Slimme technologie schakelt leerkracht niet uit, maar in
Automatische nakijkprogramma’s, dashboards met leerresultaten en camera’s die leerlingen de les op afstand laten volgen. Intelligente technologie verandert het onderwijs fundamenteel, schrijft de Onderwijs in een woensdag gepubliceerd rapport.
Verrijken of verschralen dit soort slimme systemen het onderwijs? Dat hangt ervan af hoe de docent ermee omgaat, zegt de Onderwijsraad. Intelligente technologie kán onderwijs ondersteunen, maar ook onpersoonlijker maken. Dankzij virtual reality en digitale simulaties in het natuurkundeonderwijs wordt leren bijvoorbeeld levensechter. Een digitaal rekenprogramma vinden kinderen vaak leuker en uitdagender dan oefenen met een werkboek een schrift. Daarmee kunnen ze zelfstandiger leren. Bovendien neemt het leerkrachten werk uit handen, want zij hoeven de opdrachten niet meer na te kijken en hebben meteen inzicht in de prestaties van de klas.
Hoewel de technologie dus taken overneemt, maakt die het onderwijs volgens het rapport niet zozeer makkelijker, maar juist complexer. En er liggen meer gevaren op de loer. Technologie kan leiden tot een gebrek aan persoonlijk contact, eigen initiatief ontmoedigen en zorgen voor onwenselijke vormen van standaardisering en monitoring. Heeft de juf of meester bijvoorbeeld geholpen bij een opdracht, dan schat het algoritme het niveau verkeerd in. Een typefout kan de computer een kind in de score zwaar aanrekenen en dat heeft weer invloed op zijn welzijn en motivatie.
Algoritmes die aan de hand van voortgangsdata studieproblemen en uitval voorspellen, zouden tijdig moeten wijzen op extra ondersteuning, maar leiden ook onbedoeld tot stigmatisering en discriminatie. Het welzijn en de mentale gezondheid komen volgens de Onderwijsraad onder druk te staan als intelligente technologie leerlingen en studenten het gevoel geeft dat ze voortdurend gecontroleerd en vergeleken worden.”
Mensenwerk
Van belang vindt de Onderwijsraad daarom dat docenten de technologie zelf kiezen, aanpassen en aanvullen. Een computer geeft doorgaans weinig specifieke feedback en biedt ook geen werkvormen waarbij leerlingen gezamenlijk kennis ontdekken. Bovendien verkopen commerciële aanbieders vaak standaardproducten.

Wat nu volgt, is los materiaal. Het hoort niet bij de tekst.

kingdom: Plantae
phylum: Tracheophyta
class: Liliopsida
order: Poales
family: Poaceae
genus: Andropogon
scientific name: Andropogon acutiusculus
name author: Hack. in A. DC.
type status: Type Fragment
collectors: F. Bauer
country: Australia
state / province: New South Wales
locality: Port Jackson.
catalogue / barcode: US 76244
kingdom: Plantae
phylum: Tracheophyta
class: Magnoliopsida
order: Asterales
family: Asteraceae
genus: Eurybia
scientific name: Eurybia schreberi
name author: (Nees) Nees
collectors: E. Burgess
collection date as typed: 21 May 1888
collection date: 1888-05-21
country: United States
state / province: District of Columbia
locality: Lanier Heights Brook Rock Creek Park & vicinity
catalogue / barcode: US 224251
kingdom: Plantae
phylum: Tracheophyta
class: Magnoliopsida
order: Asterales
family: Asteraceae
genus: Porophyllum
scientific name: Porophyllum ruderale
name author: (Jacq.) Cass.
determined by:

„Onderwijs geven is en blijft mensenwerk”, concludeert de Onderwijsraad. Een band opbouwen met leerlingen, dat kan geen slim systeem overnemen. Leraren merken hoe leerlingen en studenten op de leerstof reageren en hoe het met hen gaat. Kortom: intelligente technologie kan pedagogisch en didactisch handelen niet overnemen, maar de docent daarin wel tegemoetkomen. „Onderwijs geven vergt immers kwaliteiten die computers missen, zoals een brede opmerkzaamheid, pedagogische sensitiviteit en didactisch inspelen op specifieke en onverwachte situaties.”
Ook schoolleiders, opleidingsdirecteuren en onderwijsbestuurders spelen een belangrijke rol. Zij moeten borgen dat intelligente technologie „zinvol en verantwoord” wordt ingezet en bijdraagt aan de leerdoelen. De Onderwijsraad waarschuwt dat door slimme systemen niet minder personeel nodig is. „Integendeel, een goed inzet van intelligente technologie in onderwijs vraagt stevige voorbereiding en doordenking.”